The article was from Fox&Friends and I think that’s important because to me, I would have known that Fox&Friends tends to alienate readers and viewers by altering their language in their segments. But more importantly I noted it was of value because I was not engaging with someone who shared that viewpoint with me. So I couldn’t simply say “oh dude, that’s from Fox&Friends, of course it’s one-sided”. Instead I simply said “the atrocities of the few do not outweigh or speak for the successes of the many”. I followed up by saying that it would be unfair for me to say that white supremacists were the new face of the Republican party (which is an exaggerated comparison but one that should highlight how ridiculous it is to say that people protesting without violence are the new face of Democrats). My point was missed and just like that I was dismissed from an argument I wasn’t even aware I was having.
He then called me a silly girl and said that all of this was bullshit (referring to the white supremacist comment).
I’ve thought a lot about this exchange. I thought about all the other times a man or woman in my life has told me that my ideas and view on the world are “silly”. I’ve been called naive and misinformed. At the time when these insults were thrown at me I felt embarrassed or even upset. Looking back I can recognize that I felt that way because I didn’t know how to respond when someone shrugged off my perspective so blatantly.

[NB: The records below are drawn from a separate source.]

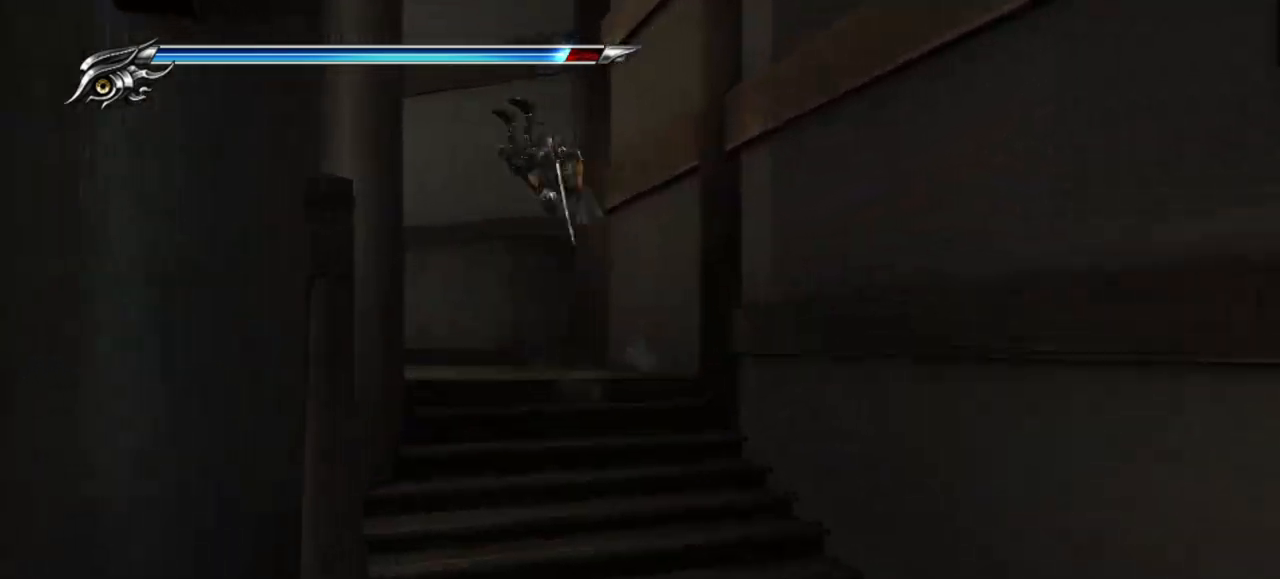
{"buttons": [], "left_stick": "up-left", "right_stick": "left", "events": [[83, "left_stick", "up-left"], [117, "CROSS", "down"], [217, "CROSS", "up"], [483, "right_stick", "left"]]}
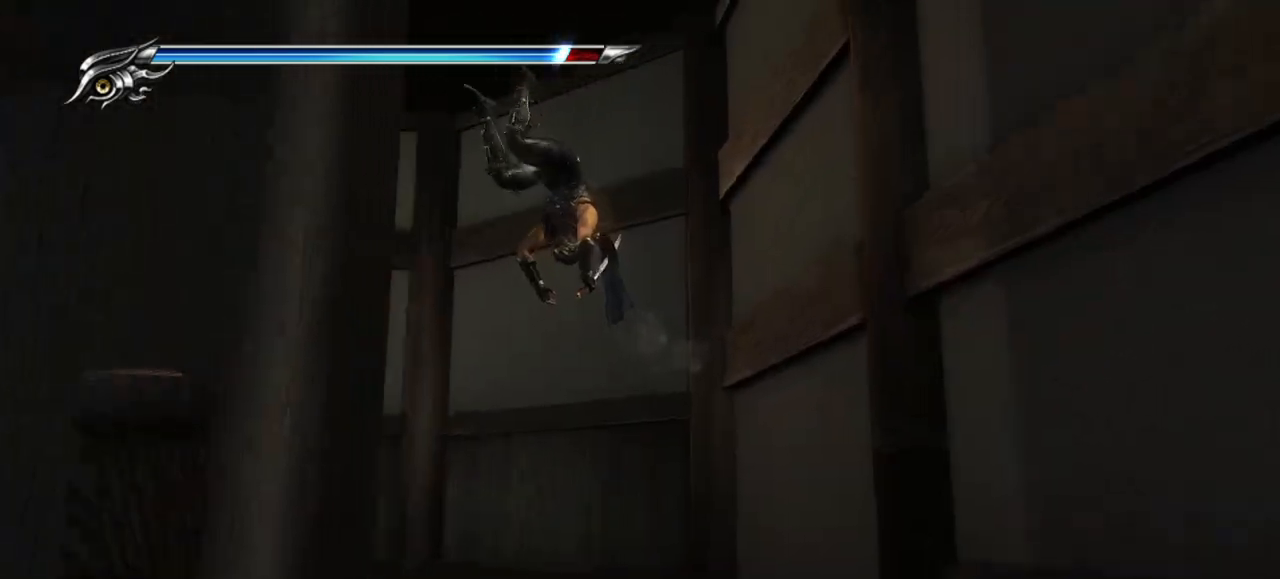
{"buttons": ["L1"], "left_stick": "up-left", "right_stick": "left", "events": [[467, "L1", "down"]]}
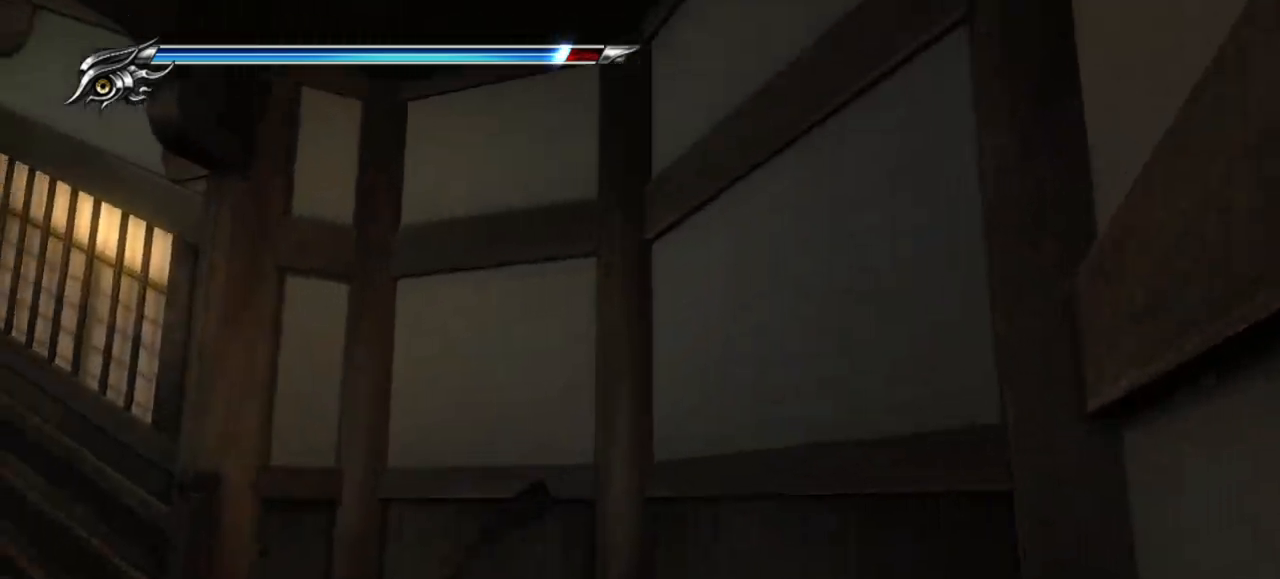
{"buttons": [], "left_stick": "up-left", "right_stick": "center", "events": [[17, "right_stick", "center"], [200, "L1", "up"], [217, "CROSS", "down"], [367, "CROSS", "up"]]}
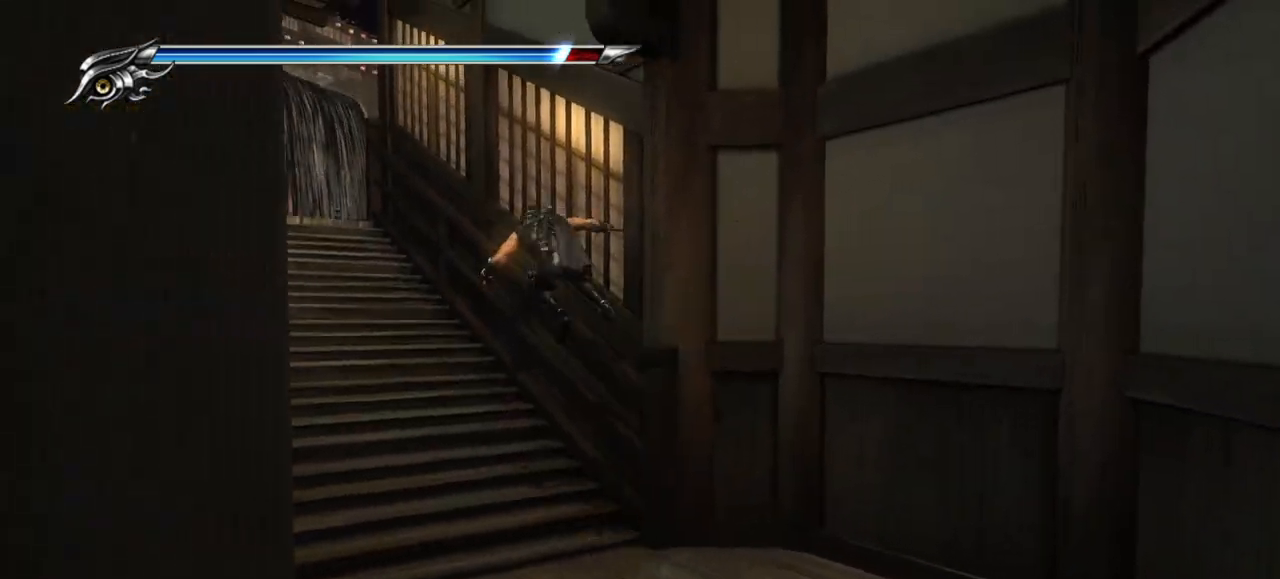
{"buttons": [], "left_stick": "up-left", "right_stick": "center", "events": [[133, "CROSS", "down"], [283, "CROSS", "up"]]}
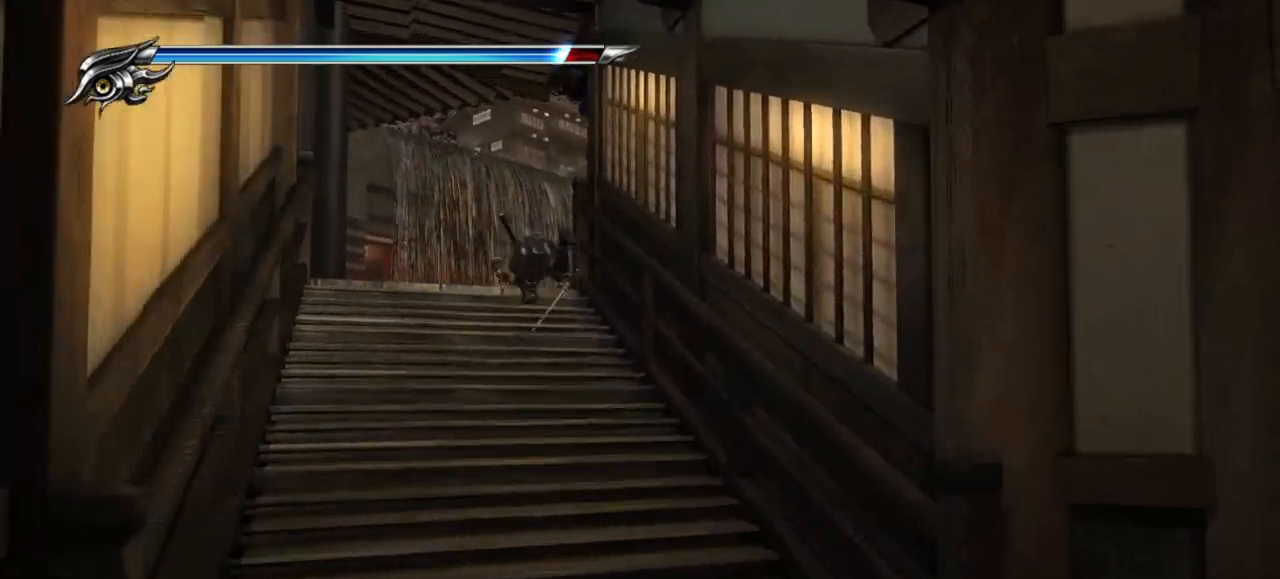
{"buttons": [], "left_stick": "up-left", "right_stick": "center", "events": []}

In college I used to love confrontation. I used to love turning a battle of wits into a semantic word play. I thought I was doing it because I love language and the effect it can have on people. How a sentence that seemingly gets the same point across can use such different words. It’s probably why I repeat myself in my writing; I like to find new ways of saying the same thing. But I wasn’t doing it in a way that harbored understanding. I was doing it in a way that made people feel embarrassed or upset. I was acting this way because without being able to use words in my own life experiences to combat conversation bullies, I was becoming a reflection of the people who had hurt me. Instead of having a fruitful debate based in logic, I was forcing my adversaries to rely on emotion. It didn’t help either one of us understand the other.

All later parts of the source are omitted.